The Dolorous Passion of Our Lord Jesus Christ, by Anne Catherine Emmerich, , at sacred-texts.com
I SAW the Blessed Virgin in a continual ecstasy during the time of the scourging of her Divine Son; she saw and suffered with inexpressible love and grief all the torments he was enduring. She groaned feebly, and her eyes were, red with weeping. A large veil covered her person, and she leant upon Mary of Heli, her eldest sister, 1 who was
old and extremely like their mother, Anne. Mary of Cleophas, the daughter of Mary of Heli, was there also. The friends of Jesus and Mary stood around the latter; they wore large veils, appeared overcome with grief and anxiety, and were weeping as if in the momentary expectation of death. The dress of Mary was blue; it was long, and partly covered by a cloak made of white wool, and her veil was of rather a yellow white. Magdalen was totally beside herself from grief, and her hair was floating loosely under her veil.
When Jesus fell down at the foot of the pillar, after the flagellation, I saw Claudia Procles, the wife of Pilate, send some large pieces of linen to the Mother of God. I know not whether she thought that Jesus would be set free, and that his Mother would then require linen to dress his wounds, or whether this compassionate lady was aware of the use which would be made of her present. At the termination of the scourging, Mary came to herself for a time, and saw her Divine Son all torn and mangled, being led away by the archers after the scourging: he wiped his eyes, which were filled with blood, that he might look at his Mother, and she stretched out her hands towards him, and continued to look at the bloody traces of his footsteps. I soon after saw Mary and Magdalen approach the pillar where Jesus had been scourged; the mob were at a distance, and they were partly concealed by the other holy women, and by a few kind-hearted persons who had joined them; they knelt down on the ground near the pillar, and wiped up the sacred blood with the linen which Claudia Procles had sent. John was not at that time with the holy women, who were about twenty in number. The sons
of Simeon and of Obed, and Veronica, as also the two nephews of Joseph of Arimathea--Aram and Themni--were in the Temple, and appeared to be overwhelmed with grief. It was not more than nine o'clock A.M. when the scourging terminated.

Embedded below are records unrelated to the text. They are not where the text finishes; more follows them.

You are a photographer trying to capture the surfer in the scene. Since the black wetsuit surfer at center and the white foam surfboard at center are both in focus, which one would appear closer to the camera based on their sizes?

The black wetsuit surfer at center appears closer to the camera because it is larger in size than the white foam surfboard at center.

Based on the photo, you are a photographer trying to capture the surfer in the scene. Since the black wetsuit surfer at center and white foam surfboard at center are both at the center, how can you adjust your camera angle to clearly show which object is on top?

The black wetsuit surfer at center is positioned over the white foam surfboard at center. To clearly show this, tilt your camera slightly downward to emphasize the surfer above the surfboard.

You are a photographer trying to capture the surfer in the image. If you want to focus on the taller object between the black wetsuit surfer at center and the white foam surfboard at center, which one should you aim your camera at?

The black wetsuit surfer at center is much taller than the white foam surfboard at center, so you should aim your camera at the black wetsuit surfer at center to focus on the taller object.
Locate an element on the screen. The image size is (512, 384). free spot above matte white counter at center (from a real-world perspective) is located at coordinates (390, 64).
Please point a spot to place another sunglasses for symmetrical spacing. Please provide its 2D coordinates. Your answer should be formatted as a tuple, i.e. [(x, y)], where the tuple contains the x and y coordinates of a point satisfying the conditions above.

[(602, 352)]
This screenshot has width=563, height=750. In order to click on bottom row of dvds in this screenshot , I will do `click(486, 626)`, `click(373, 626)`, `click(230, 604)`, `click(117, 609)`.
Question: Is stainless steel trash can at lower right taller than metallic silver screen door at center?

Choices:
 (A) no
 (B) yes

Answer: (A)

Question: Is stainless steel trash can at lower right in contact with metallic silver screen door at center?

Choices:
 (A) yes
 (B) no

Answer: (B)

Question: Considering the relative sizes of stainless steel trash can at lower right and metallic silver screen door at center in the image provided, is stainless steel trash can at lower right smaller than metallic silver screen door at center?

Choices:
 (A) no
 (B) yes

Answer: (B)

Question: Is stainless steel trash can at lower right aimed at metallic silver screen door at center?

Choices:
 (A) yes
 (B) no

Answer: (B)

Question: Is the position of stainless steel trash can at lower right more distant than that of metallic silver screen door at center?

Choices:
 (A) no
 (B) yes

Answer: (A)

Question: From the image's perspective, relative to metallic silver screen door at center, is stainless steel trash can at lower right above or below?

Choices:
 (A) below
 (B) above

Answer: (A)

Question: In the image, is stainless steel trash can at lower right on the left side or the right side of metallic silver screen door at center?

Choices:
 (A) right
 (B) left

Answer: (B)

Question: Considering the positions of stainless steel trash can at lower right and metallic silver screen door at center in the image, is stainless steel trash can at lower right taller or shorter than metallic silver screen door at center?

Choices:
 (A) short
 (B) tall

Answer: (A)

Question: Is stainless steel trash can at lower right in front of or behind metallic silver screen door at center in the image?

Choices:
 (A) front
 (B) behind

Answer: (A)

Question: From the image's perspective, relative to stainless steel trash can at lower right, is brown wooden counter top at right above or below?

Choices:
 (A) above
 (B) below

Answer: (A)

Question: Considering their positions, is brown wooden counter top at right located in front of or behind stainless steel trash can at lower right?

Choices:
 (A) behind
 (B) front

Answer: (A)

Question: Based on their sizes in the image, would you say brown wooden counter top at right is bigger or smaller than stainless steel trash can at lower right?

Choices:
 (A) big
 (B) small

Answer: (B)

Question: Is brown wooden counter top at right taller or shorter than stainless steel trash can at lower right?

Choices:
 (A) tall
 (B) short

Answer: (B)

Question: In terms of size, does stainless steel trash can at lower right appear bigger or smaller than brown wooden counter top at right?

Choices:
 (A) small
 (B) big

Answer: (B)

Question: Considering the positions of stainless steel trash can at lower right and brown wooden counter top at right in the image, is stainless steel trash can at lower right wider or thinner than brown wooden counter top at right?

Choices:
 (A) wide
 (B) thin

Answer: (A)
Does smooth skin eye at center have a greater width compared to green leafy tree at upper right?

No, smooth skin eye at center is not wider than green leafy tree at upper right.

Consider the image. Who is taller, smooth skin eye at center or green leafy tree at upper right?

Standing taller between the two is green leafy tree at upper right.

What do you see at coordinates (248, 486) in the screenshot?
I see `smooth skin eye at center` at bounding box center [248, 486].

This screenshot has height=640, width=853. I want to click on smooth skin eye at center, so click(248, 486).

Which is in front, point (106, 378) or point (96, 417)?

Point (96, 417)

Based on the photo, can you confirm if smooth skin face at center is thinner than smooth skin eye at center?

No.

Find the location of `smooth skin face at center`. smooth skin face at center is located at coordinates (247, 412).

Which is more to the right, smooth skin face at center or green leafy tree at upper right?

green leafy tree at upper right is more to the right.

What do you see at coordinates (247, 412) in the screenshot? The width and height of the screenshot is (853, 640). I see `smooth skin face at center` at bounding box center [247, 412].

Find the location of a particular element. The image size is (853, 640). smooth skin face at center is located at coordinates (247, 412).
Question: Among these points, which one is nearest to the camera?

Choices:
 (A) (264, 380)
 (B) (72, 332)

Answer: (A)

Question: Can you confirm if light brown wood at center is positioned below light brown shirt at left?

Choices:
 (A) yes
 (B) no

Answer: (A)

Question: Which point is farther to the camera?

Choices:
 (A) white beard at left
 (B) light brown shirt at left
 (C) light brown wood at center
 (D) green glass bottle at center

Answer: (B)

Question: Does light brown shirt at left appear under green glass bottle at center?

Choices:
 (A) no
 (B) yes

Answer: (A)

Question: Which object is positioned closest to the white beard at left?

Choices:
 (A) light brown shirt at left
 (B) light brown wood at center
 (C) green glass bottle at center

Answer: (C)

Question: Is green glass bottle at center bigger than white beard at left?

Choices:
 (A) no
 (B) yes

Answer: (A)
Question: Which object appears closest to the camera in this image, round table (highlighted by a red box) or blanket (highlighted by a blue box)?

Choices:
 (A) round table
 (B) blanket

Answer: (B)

210:1 Mary of Heli is often spoken of in this relation. According to Sister Emmerich, she was the daughter of St. Joachim and St. Anne, and was born nearly twenty years before the Blessed Virgin. She was not the child of promise, and is called Mary of Heli, by which she is distinguished from the other of the same name, because p. 211 she was the daughter of Joachim, or Heliachim. Her husband bore the name of Cleophas, and her daughter that of Mary of Cleophas. This daughter was, however, older than her aunt, the Blessed Virgin, and had been married first to Alpheus, by whom she had three sons, afterwards the Apostles Simon, James the Less and Thaddeus. She had one son by her second husband, Sabat and another called Simon, by her third husband, Jonas. Simon was afterwards Bishop of Jerusalem.